Sue, a Korean-American woman, starts out by saying how all their lives she and her husband worked hard; how they saved their money in order to give their three children an education and how this year, finally, their youngest son who is twenty-three years old got a job and Sue and her husband could stop sending him money. Sue and her husband were looking forward to spending the money on themselves, giving themselves some small -small, she repeats the word-pleasures, like ballroom dancing lessons. Sue is a tidy-looking woman with short dark hair; 1 guess, she is in her late fifties or early sixties-about my age; I am sixtyfour. Then her husband got sick, Sue says. A tumor on his kidney was removed, he had chemotherapy, the cancer did not appear to have spread-Sue speaks matter-of-factly; she and her husband were able to resume the ballroom dancing lessons. After a few months, however, her husband began to have digestion problems (without any sign of embarrassment, Sue describes in detail his bowel movements or lack of them and having to administer enemas), and he had to go back to the hospital. A larger tumor was found. This time the tumor was inoperable. Sue says that she too is on antidepressant medication, but yesterday, Sunday, she could not get out of bed all day. Also, her whole body aches. Sue raises her arms in the air and starts to cry.

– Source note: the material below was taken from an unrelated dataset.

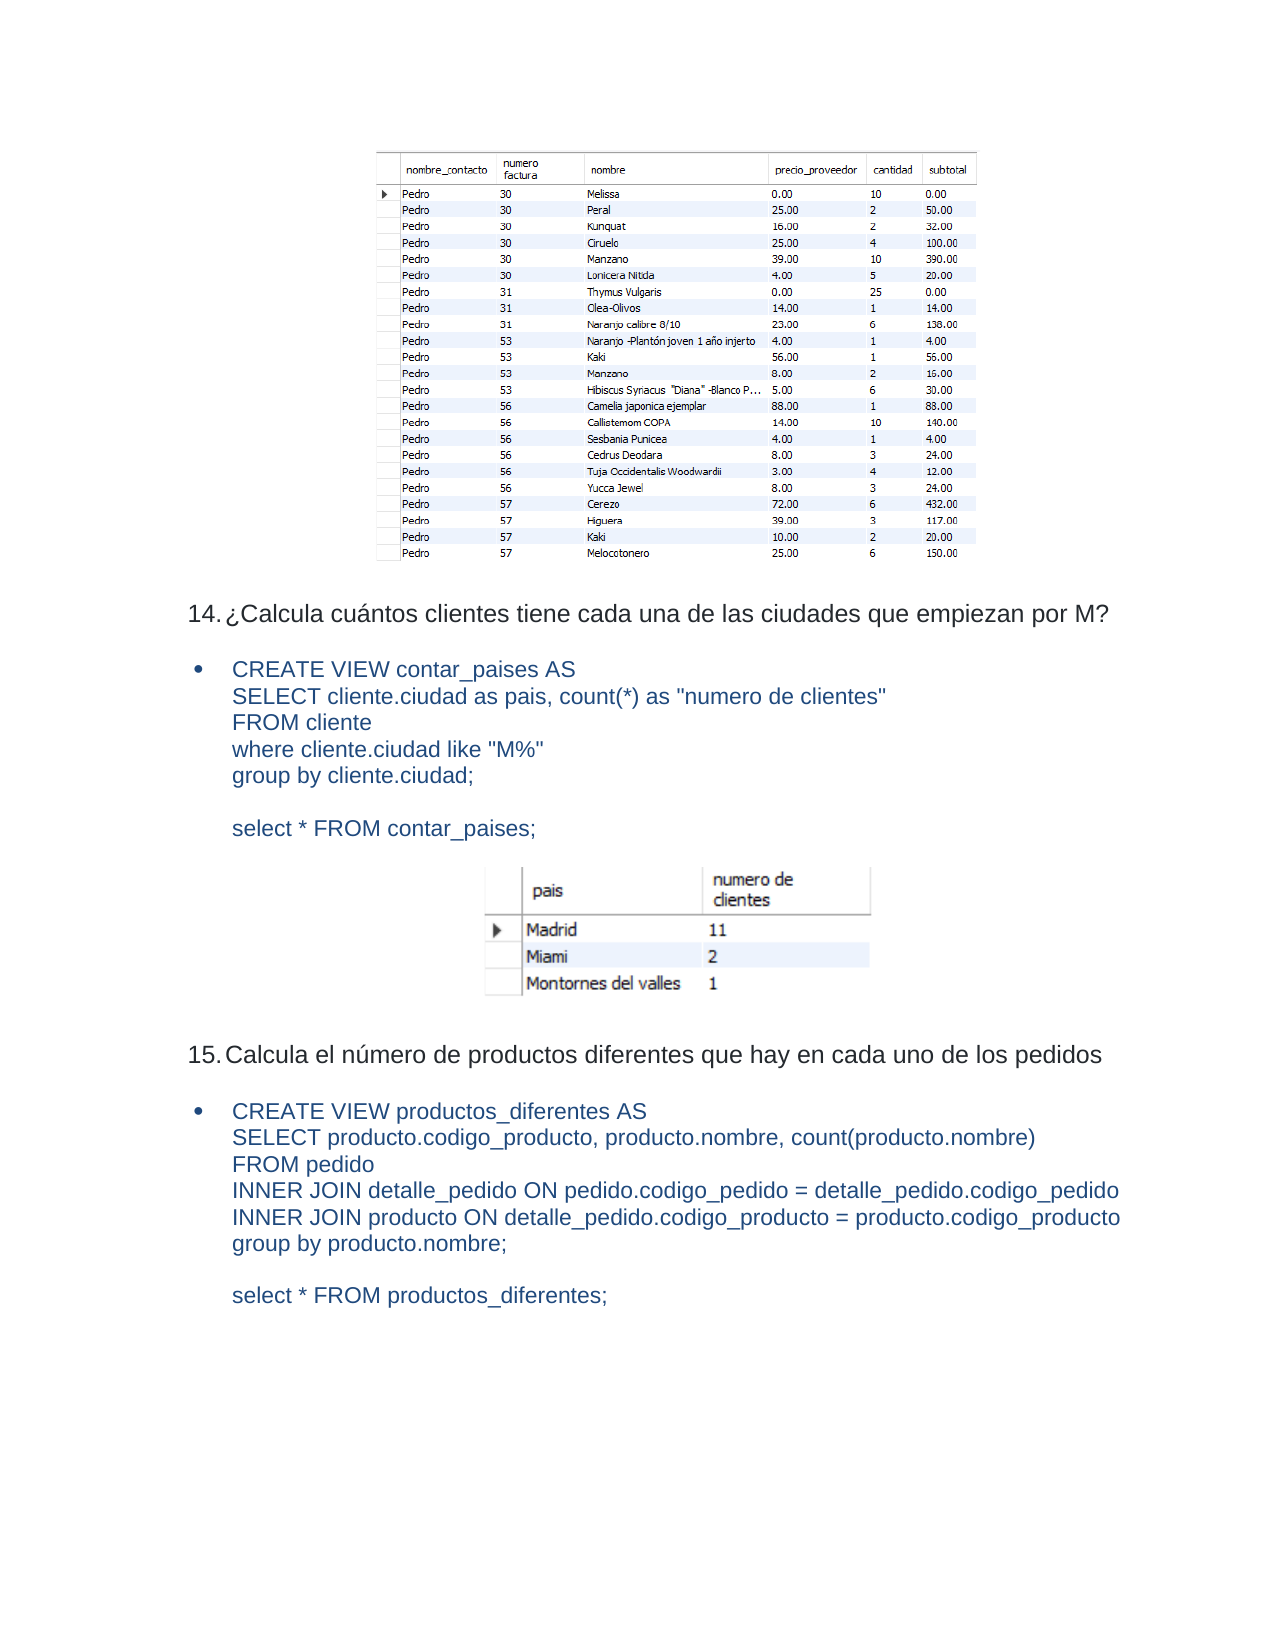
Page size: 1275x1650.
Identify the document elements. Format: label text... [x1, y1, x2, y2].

Robert, a gray-haired man in his fifties, who was married for thirty-one years and whose wife, Marjorie, died four months ago of lung cancer, shakes his head. The only thing he says is that he sometimes thinks that Marjorie never existed.
Teresa is the loose cannon; I don't trust her. The first thing she says is that she suffered from child abuse. She speaks with a thick middle European accent, and she is difficult to understand. Teresa's brown hair is cut short, in bangs, a girlish hairstyle that does not suit her. She frowns when she speaks (maybe she is nearsighted, I don't know). William, Teresa's husband, had a lovely singing voice, she says; he also played the trumpet, but then he got throat cancer. For two years, William had to be fed through a tube in his stomach-Teresa shows how she opened the cans of Ensure and poured them into the tube. Twice the tube broke and had to be replaced. One day, William could not get out of bed; when he tried, he fell on the floor. He was foaming at the mouth, Teresa says. Teresa called 911; in her panic, she could not remember her street address: whether it was 325 or 235, she had to look it up in the phone book. By the time the paramedics arrived it was too late. Nevertheless, they spent an hour trying to resuscitate William. To show how hard they tried, Teresa grabs and squeezes the arm of the man sitting next to her, Robert, Marjorie's husband.